- **Task**:
The required result is a copy of each line below in which "specific" appears.

- **Supplied material**:
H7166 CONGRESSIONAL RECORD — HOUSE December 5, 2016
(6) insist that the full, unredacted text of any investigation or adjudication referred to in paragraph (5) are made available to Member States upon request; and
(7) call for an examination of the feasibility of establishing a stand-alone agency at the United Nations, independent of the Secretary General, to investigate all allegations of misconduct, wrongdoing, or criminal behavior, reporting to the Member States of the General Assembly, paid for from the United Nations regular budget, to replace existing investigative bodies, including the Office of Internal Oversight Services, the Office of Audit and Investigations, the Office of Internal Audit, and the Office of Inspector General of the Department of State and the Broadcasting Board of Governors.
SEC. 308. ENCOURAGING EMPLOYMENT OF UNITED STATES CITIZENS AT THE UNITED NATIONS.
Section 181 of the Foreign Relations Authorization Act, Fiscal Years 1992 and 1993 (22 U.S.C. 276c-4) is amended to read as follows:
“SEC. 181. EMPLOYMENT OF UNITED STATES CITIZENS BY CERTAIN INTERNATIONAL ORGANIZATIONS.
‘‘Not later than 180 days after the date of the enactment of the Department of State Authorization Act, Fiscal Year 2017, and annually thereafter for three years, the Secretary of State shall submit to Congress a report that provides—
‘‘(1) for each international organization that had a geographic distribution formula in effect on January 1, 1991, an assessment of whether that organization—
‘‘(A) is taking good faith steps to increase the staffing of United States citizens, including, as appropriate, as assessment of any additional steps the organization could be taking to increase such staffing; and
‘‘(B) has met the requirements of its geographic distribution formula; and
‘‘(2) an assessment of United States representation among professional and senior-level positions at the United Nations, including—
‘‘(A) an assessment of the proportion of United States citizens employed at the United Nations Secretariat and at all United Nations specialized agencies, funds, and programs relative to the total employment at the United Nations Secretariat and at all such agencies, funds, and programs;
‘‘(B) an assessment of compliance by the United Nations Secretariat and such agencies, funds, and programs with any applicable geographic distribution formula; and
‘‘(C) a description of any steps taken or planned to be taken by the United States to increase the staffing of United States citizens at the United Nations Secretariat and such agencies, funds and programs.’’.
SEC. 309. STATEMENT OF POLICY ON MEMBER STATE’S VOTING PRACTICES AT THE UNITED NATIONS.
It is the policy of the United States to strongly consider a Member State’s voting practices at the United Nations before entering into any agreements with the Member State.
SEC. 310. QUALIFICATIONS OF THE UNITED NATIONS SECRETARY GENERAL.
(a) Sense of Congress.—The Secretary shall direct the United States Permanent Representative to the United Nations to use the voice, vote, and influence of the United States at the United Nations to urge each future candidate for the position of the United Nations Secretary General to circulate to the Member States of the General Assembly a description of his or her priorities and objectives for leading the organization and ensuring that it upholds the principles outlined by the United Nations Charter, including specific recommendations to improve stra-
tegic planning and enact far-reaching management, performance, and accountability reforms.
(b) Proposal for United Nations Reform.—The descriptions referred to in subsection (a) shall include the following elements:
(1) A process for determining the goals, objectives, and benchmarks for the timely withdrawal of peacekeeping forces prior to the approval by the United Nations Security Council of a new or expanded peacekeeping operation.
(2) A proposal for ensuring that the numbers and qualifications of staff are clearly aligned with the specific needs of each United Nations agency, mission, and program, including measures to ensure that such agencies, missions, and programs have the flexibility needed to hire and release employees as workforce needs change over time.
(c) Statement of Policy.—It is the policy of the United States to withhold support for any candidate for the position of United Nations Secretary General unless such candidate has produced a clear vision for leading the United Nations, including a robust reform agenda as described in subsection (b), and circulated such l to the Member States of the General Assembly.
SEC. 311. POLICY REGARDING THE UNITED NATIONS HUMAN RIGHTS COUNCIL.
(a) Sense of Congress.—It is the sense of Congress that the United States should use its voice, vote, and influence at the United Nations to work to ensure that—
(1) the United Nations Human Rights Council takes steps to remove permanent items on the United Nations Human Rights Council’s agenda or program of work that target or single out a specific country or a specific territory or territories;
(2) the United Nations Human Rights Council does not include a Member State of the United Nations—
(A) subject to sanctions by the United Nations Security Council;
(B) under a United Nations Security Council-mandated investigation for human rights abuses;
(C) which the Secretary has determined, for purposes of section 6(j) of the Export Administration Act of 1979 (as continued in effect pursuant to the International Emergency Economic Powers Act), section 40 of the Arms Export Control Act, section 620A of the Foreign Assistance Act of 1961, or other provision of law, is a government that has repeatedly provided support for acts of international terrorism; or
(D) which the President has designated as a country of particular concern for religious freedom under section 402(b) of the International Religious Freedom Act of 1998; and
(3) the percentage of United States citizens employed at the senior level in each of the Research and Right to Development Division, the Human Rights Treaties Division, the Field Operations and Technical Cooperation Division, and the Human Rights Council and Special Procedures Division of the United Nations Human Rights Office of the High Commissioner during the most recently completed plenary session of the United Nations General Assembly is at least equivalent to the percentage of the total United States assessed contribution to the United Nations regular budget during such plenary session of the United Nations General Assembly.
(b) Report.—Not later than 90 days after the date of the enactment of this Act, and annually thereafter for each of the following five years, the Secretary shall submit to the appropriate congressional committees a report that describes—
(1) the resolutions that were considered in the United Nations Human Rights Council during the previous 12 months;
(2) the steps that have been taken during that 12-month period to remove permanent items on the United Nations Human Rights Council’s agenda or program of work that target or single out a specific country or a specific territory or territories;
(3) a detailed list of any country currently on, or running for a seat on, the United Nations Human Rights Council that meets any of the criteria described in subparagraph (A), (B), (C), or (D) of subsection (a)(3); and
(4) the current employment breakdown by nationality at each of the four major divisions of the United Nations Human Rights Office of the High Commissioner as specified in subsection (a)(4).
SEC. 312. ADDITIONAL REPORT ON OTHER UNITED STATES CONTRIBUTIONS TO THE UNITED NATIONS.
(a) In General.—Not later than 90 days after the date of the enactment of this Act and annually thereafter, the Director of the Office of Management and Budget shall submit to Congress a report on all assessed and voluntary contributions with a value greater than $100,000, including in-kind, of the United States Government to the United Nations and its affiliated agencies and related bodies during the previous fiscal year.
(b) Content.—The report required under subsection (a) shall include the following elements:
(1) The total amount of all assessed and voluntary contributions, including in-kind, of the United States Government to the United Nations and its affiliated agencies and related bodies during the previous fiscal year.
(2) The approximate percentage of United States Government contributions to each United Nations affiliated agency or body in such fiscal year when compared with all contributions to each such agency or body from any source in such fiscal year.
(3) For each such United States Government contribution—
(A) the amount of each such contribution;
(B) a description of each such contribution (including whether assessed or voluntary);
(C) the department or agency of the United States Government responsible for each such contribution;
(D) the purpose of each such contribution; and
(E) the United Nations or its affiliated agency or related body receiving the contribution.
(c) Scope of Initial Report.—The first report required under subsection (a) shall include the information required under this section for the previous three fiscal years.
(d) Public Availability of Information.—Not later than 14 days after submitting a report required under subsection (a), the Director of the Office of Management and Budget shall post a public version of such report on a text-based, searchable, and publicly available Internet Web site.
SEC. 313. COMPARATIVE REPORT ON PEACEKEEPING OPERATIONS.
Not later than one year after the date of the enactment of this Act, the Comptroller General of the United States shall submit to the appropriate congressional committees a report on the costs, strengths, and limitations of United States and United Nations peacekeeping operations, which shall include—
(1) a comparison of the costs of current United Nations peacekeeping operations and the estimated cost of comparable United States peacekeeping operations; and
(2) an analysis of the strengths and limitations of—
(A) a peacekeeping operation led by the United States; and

- **Solution for this exercise**:
(a) Sense of Congress.—The Secretary shall direct the United States Permanent Representative to the United Nations to use the voice, vote, and influence of the United States at the United Nations to urge each future candidate for the position of the United Nations Secretary General to circulate to the Member States of the General Assembly a description of his or her priorities and objectives for leading the organization and ensuring that it upholds the principles outlined by the United Nations Charter, including specific recommendations to improve stra-
(2) A proposal for ensuring that the numbers and qualifications of staff are clearly aligned with the specific needs of each United Nations agency, mission, and program, including measures to ensure that such agencies, missions, and programs have the flexibility needed to hire and release employees as workforce needs change over time.
(1) the United Nations Human Rights Council takes steps to remove permanent items on the United Nations Human Rights Council’s agenda or program of work that target or single out a specific country or a specific territory or territories;
(2) the steps that have been taken during that 12-month period to remove permanent items on the United Nations Human Rights Council’s agenda or program of work that target or single out a specific country or a specific territory or territories;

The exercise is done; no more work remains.